Running the function:

Sample <- join_qw_uv(qw_data = qw_data,
                     uv_flow_qw =  uv_flow_qw2, 
                     hour_threshold = 24,
                     join_by_qw = "ActivityStartDateTime",
                     join_by_uv = "dateTime",
                     qw_val_uv = "qw_val_uv",
                     qw_rmk_uv = "qw_rmk_uv",
                     flow_val = "X_00060_00000",
                     flow_rmk = "X_00060_00000_cd")

In addition to the standard Sample output, you’ll get:

Column Description
uv_dateTime The date time from the uv data that was closest to the qw data.
qw_dateTime The date time from the qw data frame.
delta_time The difference in time in hours.
qw_val_uv The water-quality uv value that was closest to the qw data.
qw_rmk_uv The water-quality uv remark that was closest to the qw data.
flow_uv The flow value closest to the qw data.
flow_rmk_uv The flow remark closest to the qw data.
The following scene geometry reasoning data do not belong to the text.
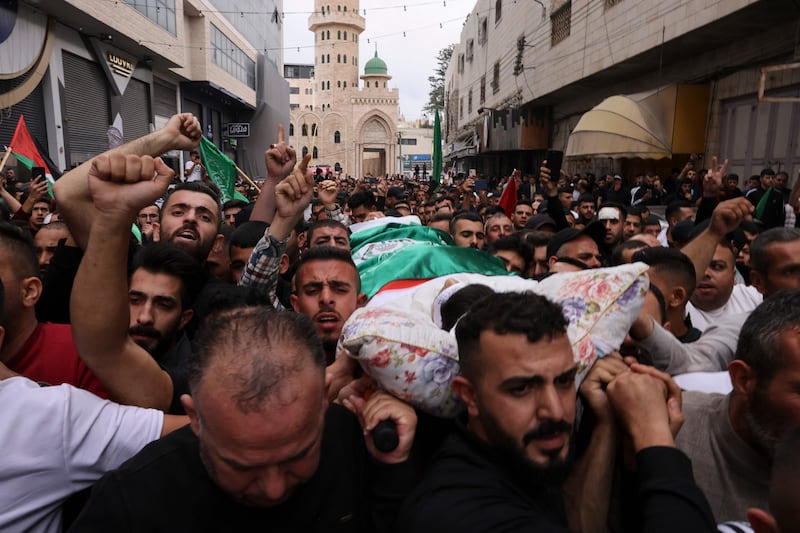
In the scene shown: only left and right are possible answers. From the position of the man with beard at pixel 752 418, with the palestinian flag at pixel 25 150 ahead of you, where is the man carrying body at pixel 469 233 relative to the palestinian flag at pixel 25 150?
right

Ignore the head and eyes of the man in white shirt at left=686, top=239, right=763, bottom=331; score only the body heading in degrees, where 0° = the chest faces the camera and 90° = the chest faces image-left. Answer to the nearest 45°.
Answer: approximately 45°

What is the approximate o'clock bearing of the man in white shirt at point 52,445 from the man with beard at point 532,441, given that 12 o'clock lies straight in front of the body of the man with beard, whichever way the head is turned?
The man in white shirt is roughly at 4 o'clock from the man with beard.

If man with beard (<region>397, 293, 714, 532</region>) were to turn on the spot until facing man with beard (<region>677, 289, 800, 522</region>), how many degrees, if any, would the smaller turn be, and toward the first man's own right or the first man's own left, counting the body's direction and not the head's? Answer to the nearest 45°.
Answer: approximately 90° to the first man's own left

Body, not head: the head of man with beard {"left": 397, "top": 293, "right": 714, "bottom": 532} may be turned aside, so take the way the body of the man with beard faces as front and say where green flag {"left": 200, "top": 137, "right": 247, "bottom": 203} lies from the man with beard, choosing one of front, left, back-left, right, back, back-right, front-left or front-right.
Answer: back

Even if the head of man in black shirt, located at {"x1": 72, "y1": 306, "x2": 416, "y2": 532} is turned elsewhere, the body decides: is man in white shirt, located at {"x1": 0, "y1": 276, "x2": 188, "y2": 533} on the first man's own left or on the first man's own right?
on the first man's own right

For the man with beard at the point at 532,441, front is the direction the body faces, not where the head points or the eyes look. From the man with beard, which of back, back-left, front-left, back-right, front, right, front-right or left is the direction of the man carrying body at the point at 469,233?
back-left

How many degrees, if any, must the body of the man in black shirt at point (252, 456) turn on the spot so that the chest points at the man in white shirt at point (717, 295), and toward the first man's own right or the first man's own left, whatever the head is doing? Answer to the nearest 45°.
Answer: approximately 135° to the first man's own left

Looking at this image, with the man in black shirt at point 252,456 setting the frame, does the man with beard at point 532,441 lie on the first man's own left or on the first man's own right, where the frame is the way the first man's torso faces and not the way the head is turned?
on the first man's own left
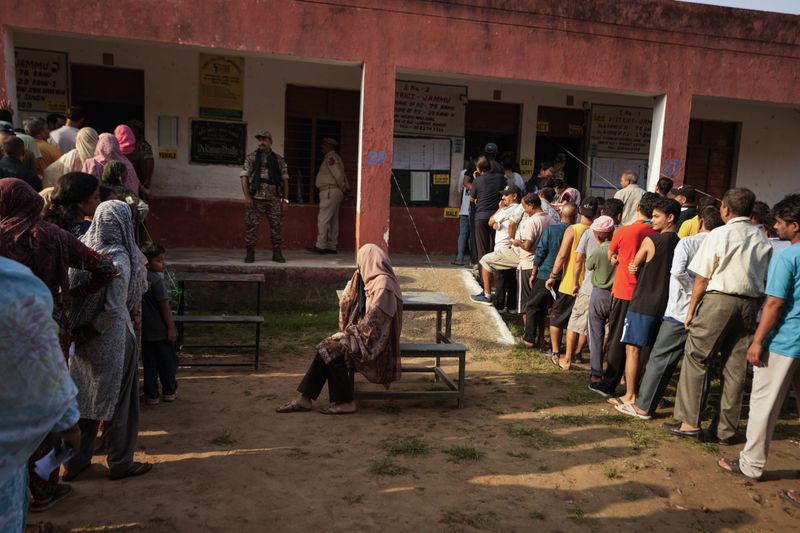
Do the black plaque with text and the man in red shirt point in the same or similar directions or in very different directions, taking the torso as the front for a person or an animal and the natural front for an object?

Using the function without real-time flow data:

Sample2 <- join_qw_uv(qw_data = qw_data,
                     uv_flow_qw =  uv_flow_qw2, 
                     hour_threshold = 24,
                     join_by_qw = "ActivityStartDateTime",
                     join_by_uv = "dateTime",
                     qw_val_uv = "qw_val_uv",
                     qw_rmk_uv = "qw_rmk_uv",
                     flow_val = "",
                     flow_rmk = "")

Using the function without real-time qw data:

Sample3 <- join_qw_uv(qw_data = qw_data,
                     uv_flow_qw =  uv_flow_qw2, 
                     hour_threshold = 24,
                     join_by_qw = "ActivityStartDateTime",
                     join_by_uv = "dateTime",
                     qw_val_uv = "",
                     qw_rmk_uv = "",
                     flow_val = "X_00060_00000",
                     flow_rmk = "X_00060_00000_cd")